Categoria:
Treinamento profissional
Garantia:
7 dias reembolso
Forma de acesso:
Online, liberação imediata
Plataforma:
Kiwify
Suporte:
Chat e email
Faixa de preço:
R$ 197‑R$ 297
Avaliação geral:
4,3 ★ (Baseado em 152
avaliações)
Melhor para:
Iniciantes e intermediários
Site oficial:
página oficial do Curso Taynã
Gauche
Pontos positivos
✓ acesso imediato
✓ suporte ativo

○ ○ ○ ○ ○ ○ ○

Transcribe every row above verbatim, preserving each line break, character, and symbol.

Categoria:
Treinamento profissional
Garantia:
7 dias reembolso
Forma de acesso:
Online, liberação imediata
Plataforma:
Kiwify
Suporte:
Chat e email
Faixa de preço:
R$ 197‑R$ 297
Avaliação geral:
4,3 ★ (Baseado em 152
avaliações)
Melhor para:
Iniciantes e intermediários
Site oficial:
página oficial do Curso Taynã
Gauche
Pontos positivos
✓ acesso imediato
✓ suporte ativo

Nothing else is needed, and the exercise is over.